Si pudiera, Khaled también intentaría cruzar la frontera, pero no le queda dinero para pagar a los traficantes. Tampoco Omar (nombre ficticio), otro chico sirio que tiene asignada tienda en Softex, tiene más recursos para huir. Los gastó todos en un único intento: viajó hasta Atenas donde contactó con un traficante que le facilitó un pasaporte falso de nacionalidad española.
Hasta 11 intentos fallidos
“La idea era huir a través de Italia. Tomé un ferry en Atenas para ir al puerto del Patras y de allí, a Bari, pero al salir de Patras, en el control de pasajeros, el policía me habló en español y, claro, no supe contestar, porque no hablo español”.

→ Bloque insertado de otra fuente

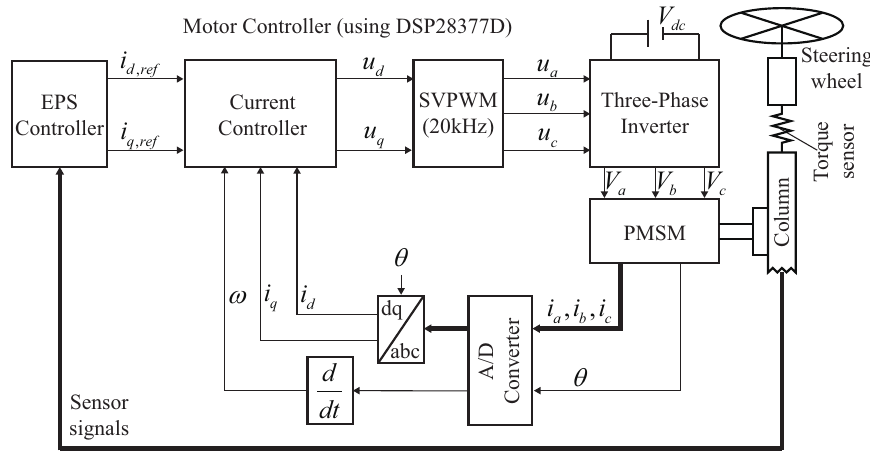
Figure 12. Configuration of implemented closed-loop system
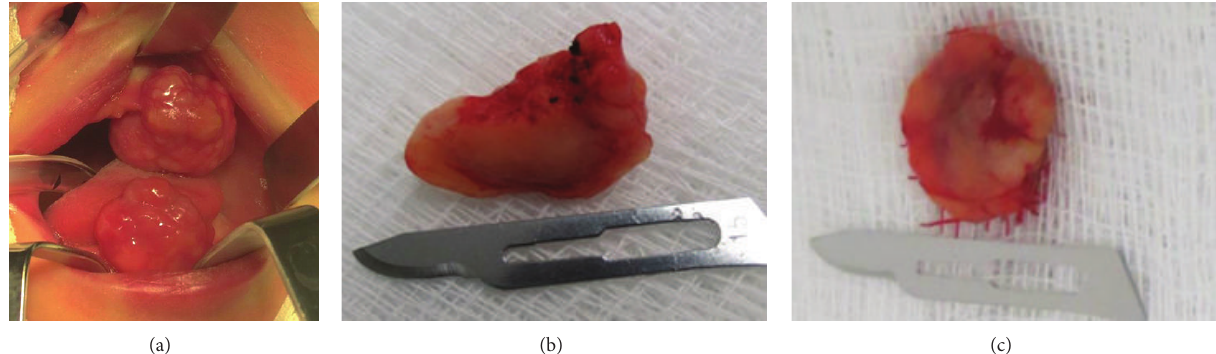
Figure 1: Clinical and macroscopic features. (a) Two pedunculated reddish nodules located in the mandible and maxilla. ((b) and (c)) The lesions following surgical excision.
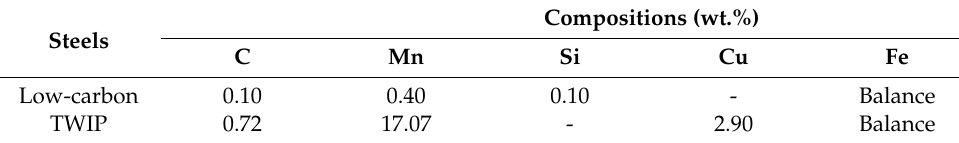
Table 1. Chemical compositions of the low-carbon and TWIP steels used in this study. Compositions (wt.%) Steels Low-carbon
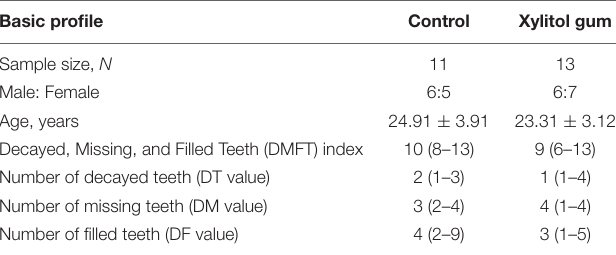
TABLE 1 | Characteristics of participants from the control and xylitol gum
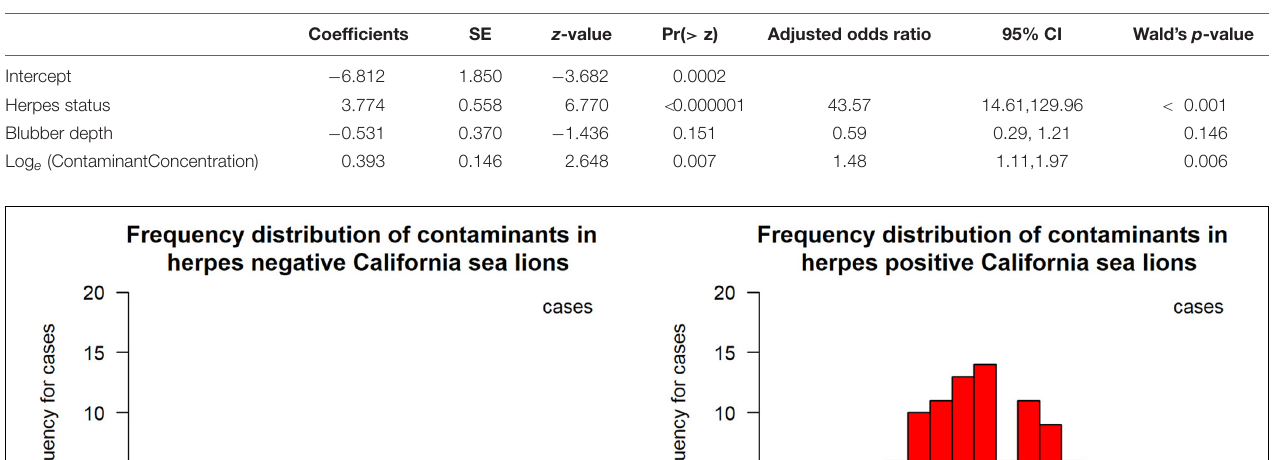
TABLE 3 | Logistic regression model investigating probability of cancer in relation to herpesvirus status and blubber contaminant concentrations (log e [sum contaminant concentrations, ng g − 1 lipid weight]) after controlling for blubber depth (glm[CaseControl ∼ HerpesStatus] + BlubberDepth + Log e [ContaminantConcentration], n = 252).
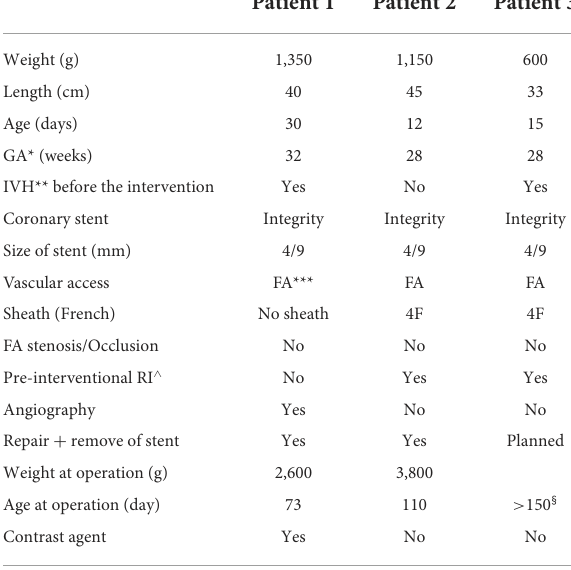
TABLE 1 Summary table presenting patient characteristics, size of sheath and the follow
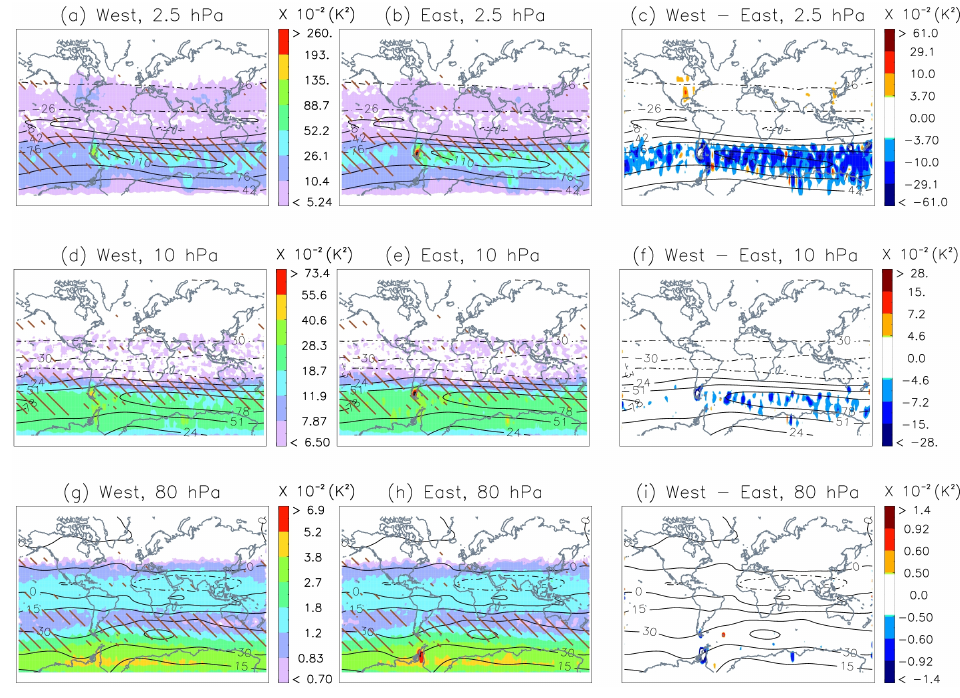
Fig. 6. Same as Fig. 5, except for July 2005.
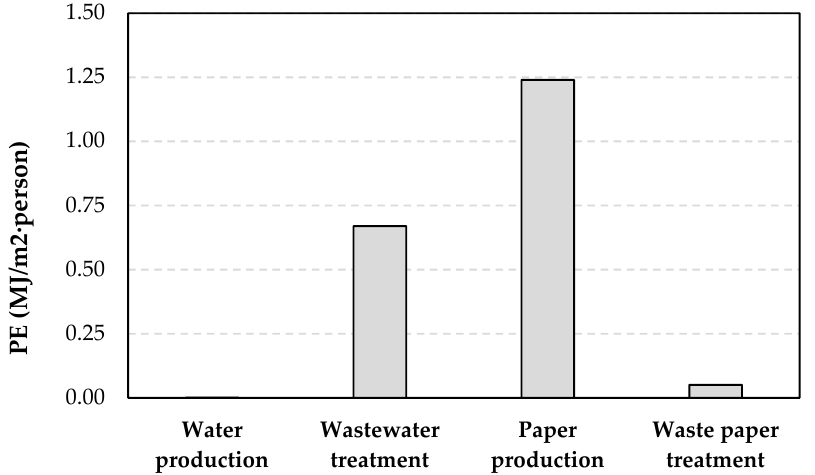
Figure 7. Contribution of the different flows to the total primary energy (PE).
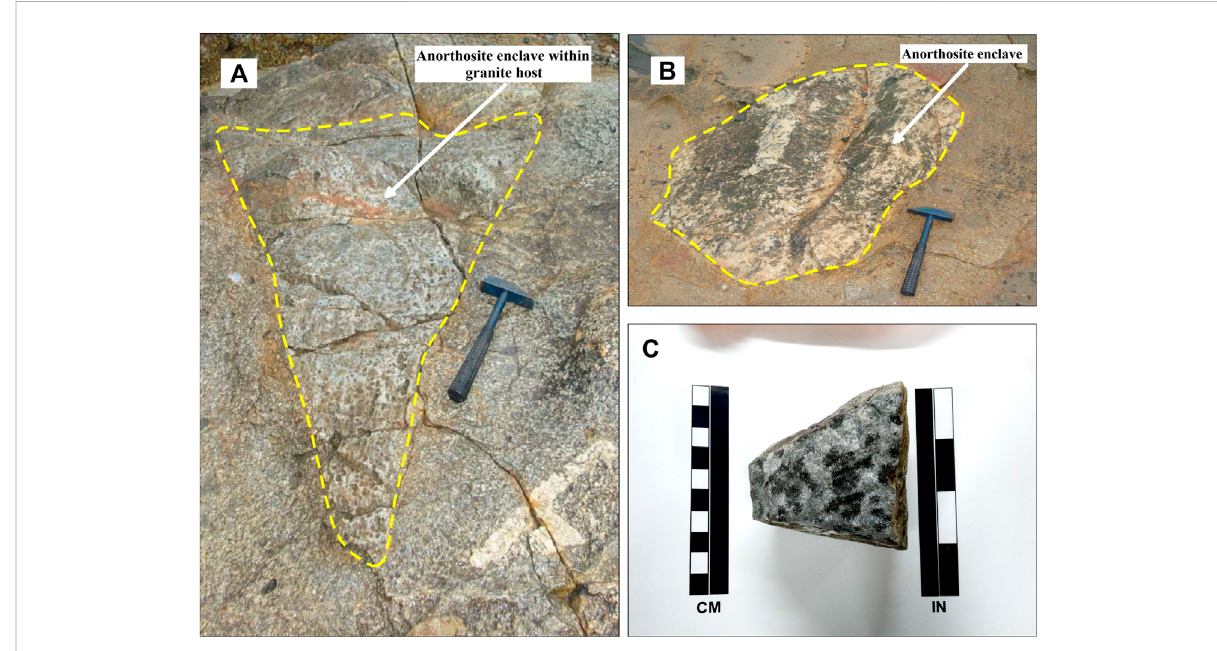
FIGURE 2 (A,B) anorthositeenclaveswithinProterozoicgranitefromtheRajgirlocality(N24 ° 59 ′ 33.5 ″ ,E85 ° 15 ′ 47.6 ″ )ofnorthernCGGC. (C) aphotograph of the hand specimen of anorthosite enclave.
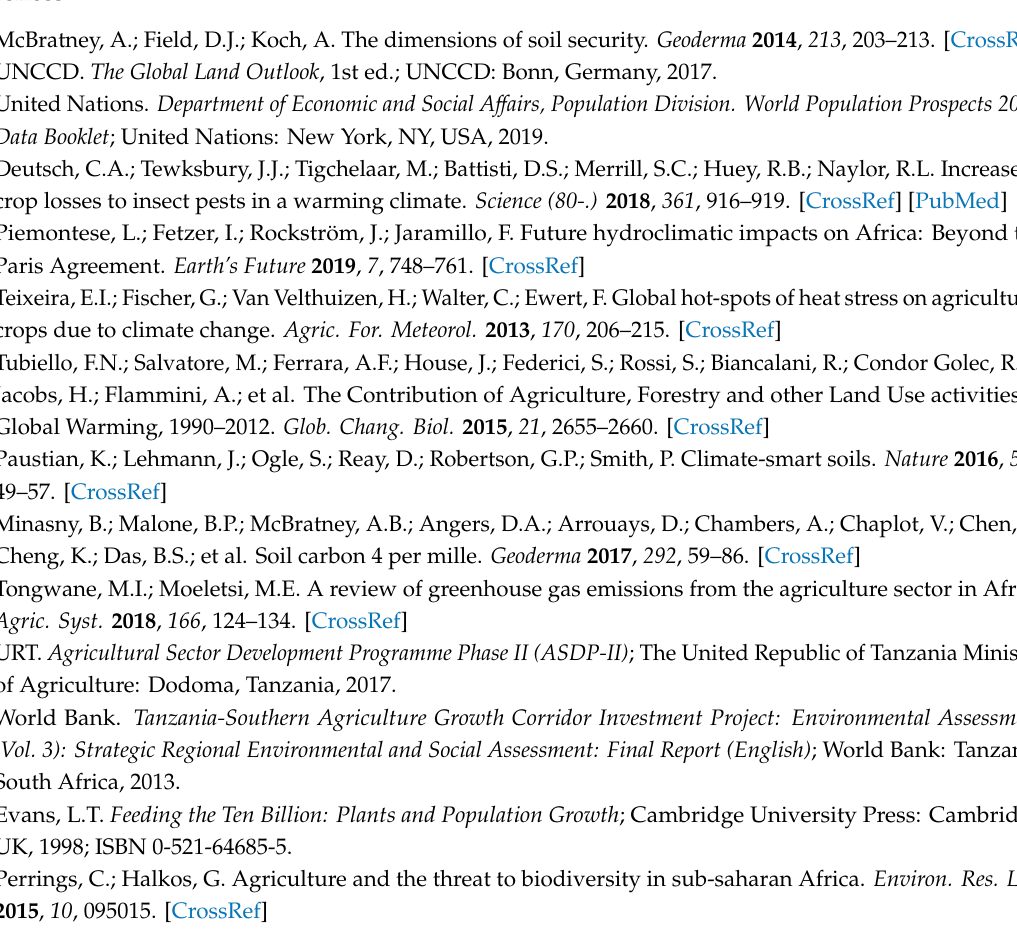
Figure S1: Soil texture ternary plot for each soil layer, for: (a) 0–20 cm; (b) 20–30; (c) 30–40 cm; (d) 40–50 cm; (e) 50–60 cm; (f) 60–80 cm. Points consisting of an outer ring of a di ff erent color to its center represent points with identical results between two LMPs. Table S1: Dummy variable values. A 1 denotes the presences of a specific property, Data S1; the original data file containing all sampling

Lo detuvieron en Patras y lo dejaron marchar al cabo de unas horas después de pagar una pequeña fianza de 88 euros. Tiene mujer e hijo en Siria y, después de la experiencia, quiere volver a su país, a pesar de que cuenta con la ayuda de una organización de voluntarios que le acogen en pisos en localidad de Polykastro, muy cerca de Salónica, así que vive a caballo entre el piso y el campo de Softex.
También Jammal (nombre ficticio) lo ha intentado, hasta 11 veces. Sus padres y su hermana ya están en Alemania. Él no lo logra: la última vez, hace solo unos días, lo intentó desde el aeropuerto de Atenas.
Por 3.000 euros compró un carnet de identidad falsificado, de nacionalidad italiana. “En la cola la policía nos ha interrogado a todos los jóvenes, y nos ha pedido el pasaporte”.
A pesar de que sabe que los ciudadanos europeos no están obligados a viajar con pasaporte en territorio UE, no pudo seguir. Ahora solo puede esperar a que se resuelva su solicitud de asilo y pedir ser reubicado en Alemania. Tardará meses en saber la respuesta.